- Was zu tun ist: Schreiben Sie bitte aus dem Text zur Restitution den Abschnitt zwischen „Im dritten Teil“ und „Herkunftsgesellschaften keineswegs abgeschlossen.“ wörtlich ab, beide Stellen eingeschlossen.

Im dritten Teil geht es schließlich um die Frage der Restitution. Hier kommen Juristen/innen, Ethiker/innen, Ethnolog/innen und Historiker/innen zu Wort. Es wird deutlich, dass es keine Patentlösung gibt: Letztlich kann Restitution nur mit einer Debatte über die Vergangenheit, nicht mit deren endgültigen Abschluss oder auch der Produktion „sauberer Sammlungen“ einhergehen. Wie die Beiträge von Larissa Förster und Gesine Krüger zeigen, ist darüber hinaus die „Politik der Knochen“ auch mit deren Rückkehr in die sogenannten Herkunftsgesellschaften keineswegs abgeschlossen.

Datensätze
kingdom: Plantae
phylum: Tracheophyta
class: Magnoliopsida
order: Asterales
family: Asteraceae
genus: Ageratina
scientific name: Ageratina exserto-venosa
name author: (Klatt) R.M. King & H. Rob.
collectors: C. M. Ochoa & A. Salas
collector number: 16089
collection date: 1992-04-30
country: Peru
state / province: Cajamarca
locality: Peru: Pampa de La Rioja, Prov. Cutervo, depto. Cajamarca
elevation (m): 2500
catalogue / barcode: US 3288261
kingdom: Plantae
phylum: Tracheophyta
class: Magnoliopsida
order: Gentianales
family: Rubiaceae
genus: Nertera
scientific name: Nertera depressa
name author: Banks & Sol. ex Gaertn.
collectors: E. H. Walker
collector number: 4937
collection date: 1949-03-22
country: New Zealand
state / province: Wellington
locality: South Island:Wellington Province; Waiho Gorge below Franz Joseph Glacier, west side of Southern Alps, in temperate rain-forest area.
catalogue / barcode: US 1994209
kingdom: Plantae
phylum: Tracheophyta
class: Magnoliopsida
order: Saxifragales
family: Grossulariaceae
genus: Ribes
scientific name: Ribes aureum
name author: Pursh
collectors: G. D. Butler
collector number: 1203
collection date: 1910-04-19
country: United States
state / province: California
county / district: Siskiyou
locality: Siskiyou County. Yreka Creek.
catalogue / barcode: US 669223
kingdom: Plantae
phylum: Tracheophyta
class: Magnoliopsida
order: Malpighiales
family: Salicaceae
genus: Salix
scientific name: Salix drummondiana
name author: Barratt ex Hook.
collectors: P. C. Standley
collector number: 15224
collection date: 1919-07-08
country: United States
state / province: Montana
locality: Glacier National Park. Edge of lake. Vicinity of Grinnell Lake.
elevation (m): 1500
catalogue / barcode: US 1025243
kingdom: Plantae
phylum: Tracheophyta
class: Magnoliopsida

- Die Lösung:
Im dritten Teil geht es schließlich um die Frage der Restitution. Hier kommen Juristen/innen, Ethiker/innen, Ethnolog/innen und Historiker/innen zu Wort. Es wird deutlich, dass es keine Patentlösung gibt: Letztlich kann Restitution nur mit einer Debatte über die Vergangenheit, nicht mit deren endgültigen Abschluss oder auch der Produktion „sauberer Sammlungen“ einhergehen. Wie die Beiträge von Larissa Förster und Gesine Krüger zeigen, ist darüber hinaus die „Politik der Knochen“ auch mit deren Rückkehr in die sogenannten Herkunftsgesellschaften keineswegs abgeschlossen.